The Columbian Exchange of plants, animals, diseases, and human societies - including ideas about religion, time, and land ownership and use - had far-reaching effects.
1 Christopher Columbus
The discoverer of America: Columbus Day is celebrated as an official holiday in most states on the second Monday of October, commemorating his landing on San Salvador (Bahamas) on 12 October 1492, although he never set foot on U.S. territory and Viking sailors had visited Newfoundland 500 years before.
Many Native Americans regard Columbus and other European explorers and settlers as the bearers of death: their population in North America was reduced to only half a million by 1650.
2 Juan Ponce de León
Participated in Columbus’s second expedition to the New World in 1493, visiting Hispaniola and Puerto Rico.
Appointed governor of a province of Hispaniola in 1504 and led the first official expedition to Puerto Rico in 1508, eventually becoming its governor and establishing the encomienda system on the island.
Granted royal contract to search for the ‘Islands of Benimy’ (Bahamas) in 1512, associated with the legend of the Fountain of Youth.
3 April 1513: took possession of La Florida, landing just north of St.
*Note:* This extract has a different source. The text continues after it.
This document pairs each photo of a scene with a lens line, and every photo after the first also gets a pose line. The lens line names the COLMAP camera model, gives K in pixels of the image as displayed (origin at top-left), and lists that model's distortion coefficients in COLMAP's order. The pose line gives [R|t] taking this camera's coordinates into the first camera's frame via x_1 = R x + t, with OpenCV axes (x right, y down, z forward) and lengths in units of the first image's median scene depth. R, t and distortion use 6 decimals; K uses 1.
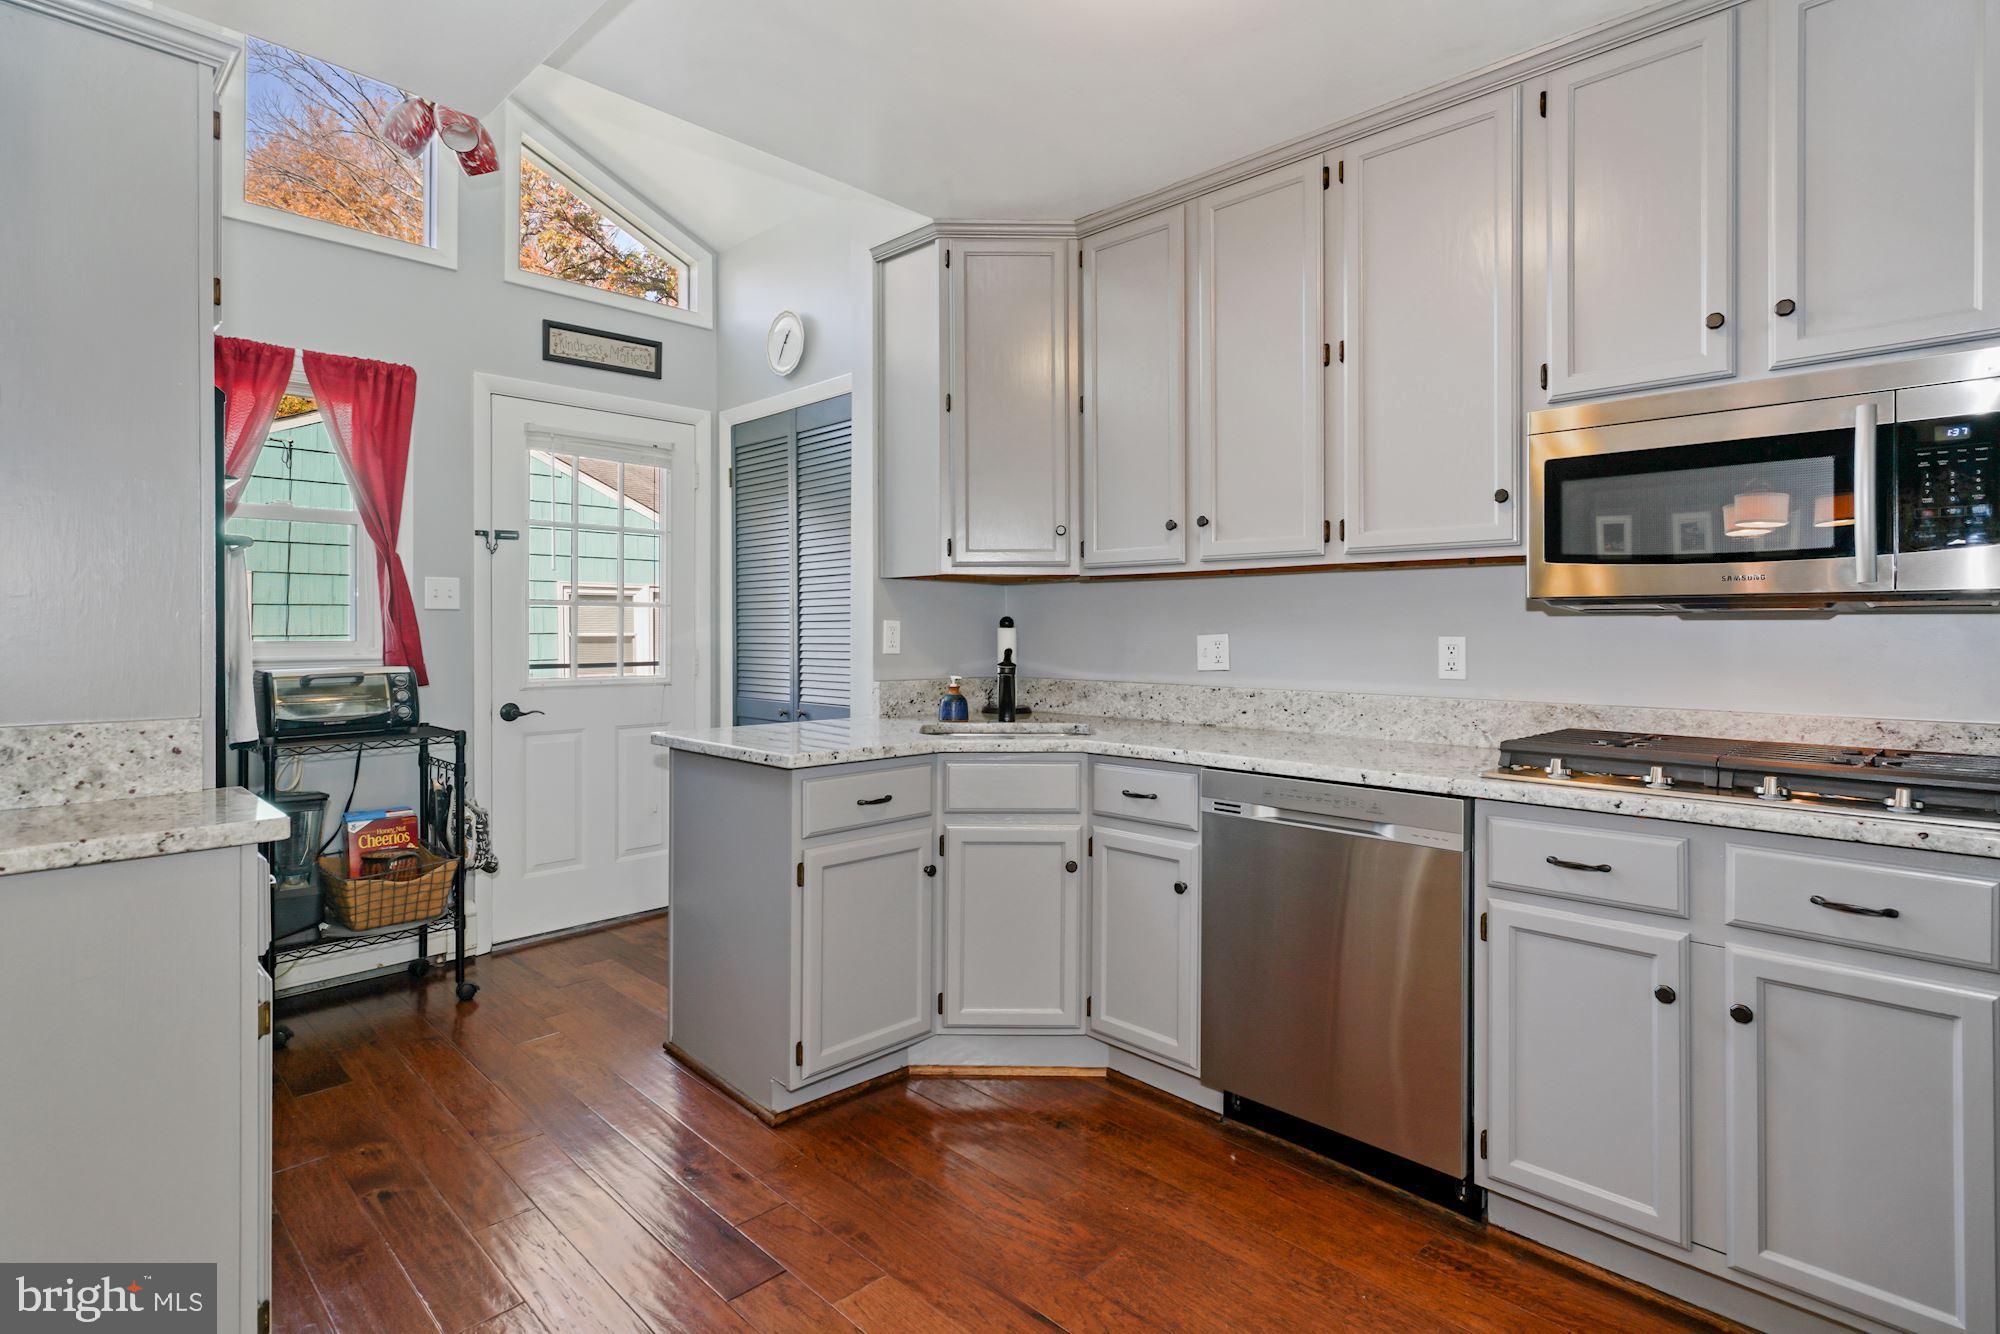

Augustine.
1521 voyage: landed in Charlotte Harbor on the southwest coast of Florida; attacked by native warriors and died of a poisoned arrow wound after sailing back to Cuba.
3 Alvar Núñez Cabeza de Vaca
Spent 8 years in the Southwest/Gulf of Mexico region, learning to respect and sympathize with the natives. Wrote a detailed account of his experiences, first published as La Relación (later Naufragios) in 1542.
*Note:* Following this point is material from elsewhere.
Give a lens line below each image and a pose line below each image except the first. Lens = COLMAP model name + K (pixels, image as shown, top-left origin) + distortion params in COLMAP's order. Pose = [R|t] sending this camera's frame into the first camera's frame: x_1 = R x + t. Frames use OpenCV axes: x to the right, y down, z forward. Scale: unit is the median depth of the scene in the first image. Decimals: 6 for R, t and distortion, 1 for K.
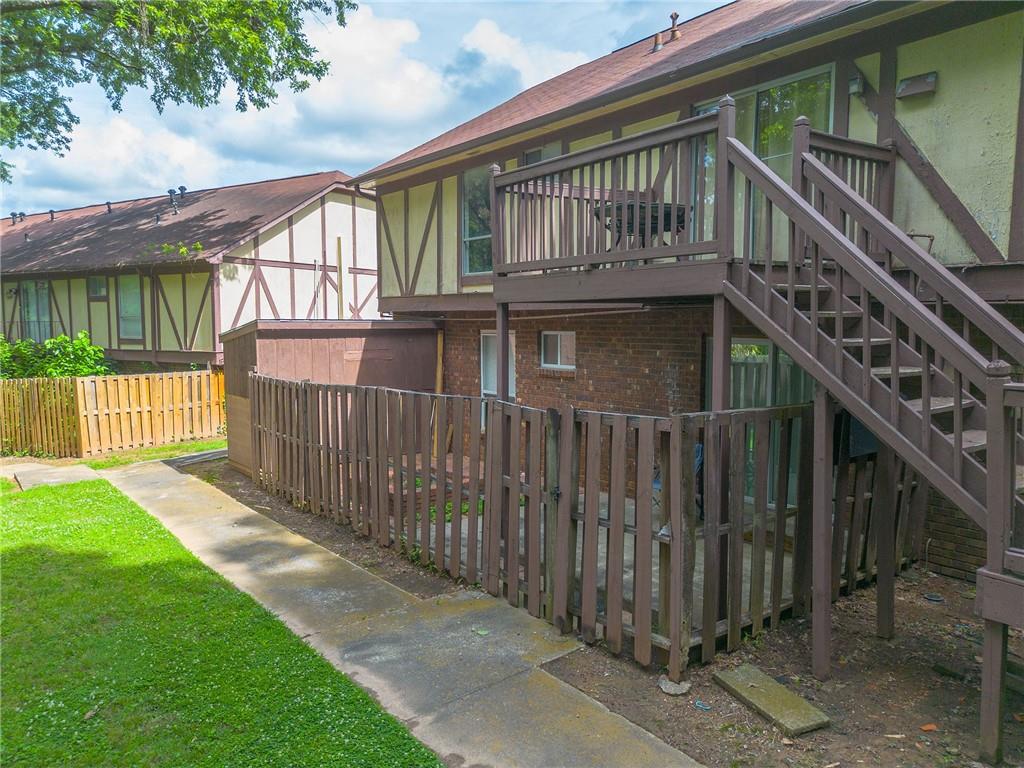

Treasurer to Pánfilo de Narváez’s expedition to colonize the mainland of Florida (600 men), which arrived in Tampa Bay in April 1528. Continued on foot to northwest Florida, suffering from attack, disease, and starvation, and built 5 vessels to get to Mexico, eventually reaching the mouth of the Mississippi before 3 were lost in a hurricane.
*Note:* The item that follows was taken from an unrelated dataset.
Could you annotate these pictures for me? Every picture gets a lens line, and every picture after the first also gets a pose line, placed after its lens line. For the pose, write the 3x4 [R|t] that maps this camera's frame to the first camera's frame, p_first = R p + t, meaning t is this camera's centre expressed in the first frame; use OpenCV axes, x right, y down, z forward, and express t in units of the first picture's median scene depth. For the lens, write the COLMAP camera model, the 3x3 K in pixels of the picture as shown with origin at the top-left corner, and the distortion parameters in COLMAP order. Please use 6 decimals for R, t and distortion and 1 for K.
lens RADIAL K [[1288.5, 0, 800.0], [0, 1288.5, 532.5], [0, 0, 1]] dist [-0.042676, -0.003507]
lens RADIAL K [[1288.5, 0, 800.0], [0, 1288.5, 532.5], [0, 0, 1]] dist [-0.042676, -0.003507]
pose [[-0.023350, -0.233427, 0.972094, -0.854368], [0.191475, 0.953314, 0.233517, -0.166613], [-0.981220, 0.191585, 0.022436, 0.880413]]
40 survivors were enslaved for years on the Isle of Misfortune (Galveston Island), effectively turning native. • 4 men escaped, traveling through the American Southwest and Northern Mexico, finally reaching New Spain and Mexico City in 1536. • Became a trader and shaman, gathering a large group of native followers who believed in his healing powers. • Sent to Argentina as adelantado of the Río de la Plata in 1540, he clashed with the encomenderos and was sent back to Spain in disgrace in 1544, eventually dying in poverty in 1558.